Sócrates, democraticamente falando, não existe. Tal como Manela. Tal como Paulo. Tal como Aníbal. Eles, e elas, apenas são os nossos representantes, isto é, aqueles que estão presentes em vez do Outro, esse transcendente situado chamado povo. Eles são um Estado que devia ser o Nós, mas, por deficiências educativas pombalinas, afonsistas e salazarentas, ainda julgam que o Estado são Eles, a soma dos Eus que votam contra ou a favor do Orçamento que Nós, cada um de Nós, pagamos. Chamam-nos Contribuintes, mas apenas somos Impostados. E a culpa da escravatura está nos próprios Escravos que não se alevantam em adequada revolta dos Escravos, como diria um tal de Beaumarchais. Por mim, não tenho gostar de uma qualquer dessas figurações da laicíssima trindade, ou da quadratura sem círculo, do situacionismo de sempre. Apenas gostaria de poder ser cidadão-homem-livre, procurando um melhor regime para esta república, com direito à indignação alérgica face a coveiros. Aliás, noutras eras, Portugal foi movido pelos homens sem sono. Hoje, são as mulheres e os homens sem fim-de-semana.
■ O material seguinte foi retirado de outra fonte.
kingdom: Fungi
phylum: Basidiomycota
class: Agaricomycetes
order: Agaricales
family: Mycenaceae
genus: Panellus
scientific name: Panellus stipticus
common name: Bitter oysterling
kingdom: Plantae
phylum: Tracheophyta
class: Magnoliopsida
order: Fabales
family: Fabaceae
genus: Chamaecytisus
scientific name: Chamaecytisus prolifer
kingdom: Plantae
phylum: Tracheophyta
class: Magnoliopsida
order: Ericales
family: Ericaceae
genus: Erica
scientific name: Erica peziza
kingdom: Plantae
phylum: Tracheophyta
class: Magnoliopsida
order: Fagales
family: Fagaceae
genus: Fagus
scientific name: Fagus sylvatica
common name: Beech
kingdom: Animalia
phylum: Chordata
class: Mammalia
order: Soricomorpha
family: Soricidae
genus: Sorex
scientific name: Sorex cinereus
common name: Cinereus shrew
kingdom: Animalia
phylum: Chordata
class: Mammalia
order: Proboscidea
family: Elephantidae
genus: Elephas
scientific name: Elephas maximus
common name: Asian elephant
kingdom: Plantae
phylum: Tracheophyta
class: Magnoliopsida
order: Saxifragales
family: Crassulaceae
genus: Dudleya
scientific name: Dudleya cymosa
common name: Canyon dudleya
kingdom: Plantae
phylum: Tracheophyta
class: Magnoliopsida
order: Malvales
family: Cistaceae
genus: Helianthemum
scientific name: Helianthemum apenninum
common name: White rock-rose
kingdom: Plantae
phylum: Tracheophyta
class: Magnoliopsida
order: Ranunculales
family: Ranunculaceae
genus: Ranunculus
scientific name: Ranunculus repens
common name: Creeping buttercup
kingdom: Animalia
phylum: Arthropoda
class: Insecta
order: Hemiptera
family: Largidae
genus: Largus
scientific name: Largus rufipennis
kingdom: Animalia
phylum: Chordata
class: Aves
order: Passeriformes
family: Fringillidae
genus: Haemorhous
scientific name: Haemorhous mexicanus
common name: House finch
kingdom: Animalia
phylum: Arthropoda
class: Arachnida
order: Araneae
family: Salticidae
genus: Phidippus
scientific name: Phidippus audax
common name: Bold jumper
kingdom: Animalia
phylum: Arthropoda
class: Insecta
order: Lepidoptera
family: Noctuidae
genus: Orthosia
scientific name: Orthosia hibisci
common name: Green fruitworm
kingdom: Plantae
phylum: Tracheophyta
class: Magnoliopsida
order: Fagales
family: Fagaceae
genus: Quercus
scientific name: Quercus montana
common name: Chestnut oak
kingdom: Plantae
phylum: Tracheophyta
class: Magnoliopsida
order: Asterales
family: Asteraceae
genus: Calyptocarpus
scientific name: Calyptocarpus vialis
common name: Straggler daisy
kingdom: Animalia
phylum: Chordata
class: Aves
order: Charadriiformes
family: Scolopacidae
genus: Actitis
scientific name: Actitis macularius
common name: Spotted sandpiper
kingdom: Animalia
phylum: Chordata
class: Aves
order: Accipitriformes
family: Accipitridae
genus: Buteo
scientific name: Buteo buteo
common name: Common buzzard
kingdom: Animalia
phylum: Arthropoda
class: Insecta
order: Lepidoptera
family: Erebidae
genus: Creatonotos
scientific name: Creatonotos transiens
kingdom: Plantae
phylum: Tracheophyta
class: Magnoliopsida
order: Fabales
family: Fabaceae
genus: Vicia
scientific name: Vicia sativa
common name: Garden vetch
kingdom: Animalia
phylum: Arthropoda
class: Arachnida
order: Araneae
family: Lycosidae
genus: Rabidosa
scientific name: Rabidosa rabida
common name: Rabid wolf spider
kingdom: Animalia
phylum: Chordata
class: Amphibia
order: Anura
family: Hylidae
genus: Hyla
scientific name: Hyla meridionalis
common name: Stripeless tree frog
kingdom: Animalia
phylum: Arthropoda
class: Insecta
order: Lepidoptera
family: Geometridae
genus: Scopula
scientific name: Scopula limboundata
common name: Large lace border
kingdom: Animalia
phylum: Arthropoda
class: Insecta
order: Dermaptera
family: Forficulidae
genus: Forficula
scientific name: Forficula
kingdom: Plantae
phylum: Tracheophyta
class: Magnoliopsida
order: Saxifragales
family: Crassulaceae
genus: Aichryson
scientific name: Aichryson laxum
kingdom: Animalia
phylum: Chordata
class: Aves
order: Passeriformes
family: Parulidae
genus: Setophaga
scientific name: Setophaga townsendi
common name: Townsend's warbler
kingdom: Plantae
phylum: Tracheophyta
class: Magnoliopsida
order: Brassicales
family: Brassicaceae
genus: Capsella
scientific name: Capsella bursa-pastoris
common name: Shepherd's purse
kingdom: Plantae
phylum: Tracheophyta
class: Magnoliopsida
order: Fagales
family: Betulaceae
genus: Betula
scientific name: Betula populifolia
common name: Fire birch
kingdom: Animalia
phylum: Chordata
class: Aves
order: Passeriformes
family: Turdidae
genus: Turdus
Porque, hoje, dia do senhor, mais uma ronda, e mais uma declaração histórica de Portas. Porque Teixeira dos Santos faz as contas todas até amanhã, para o governo aprovar e entregar, logo na terça, a bendita "pen" ao Gama. As televisões mostrarão o momento histórico! E tudo como dantes, quartel-general na casta que gosta de palha de Abrantes...

3 comentários:
De joao severino a 24 de Janeiro de 2010 às 12:11
Caro Adelino Maltez

Este seu postal é genial, demonstrativo da autêntica situação de um país e de um povo que se acobarda perante os vendilhões de uma pátria sem mátria.
Cumprimentos


De Lusitânea a 24 de Janeiro de 2010 às 14:20
Gostei muito dessa parte da palha de Abrantes.Dessa eles não dispensam.Da outra que se sirvam os contribuintes...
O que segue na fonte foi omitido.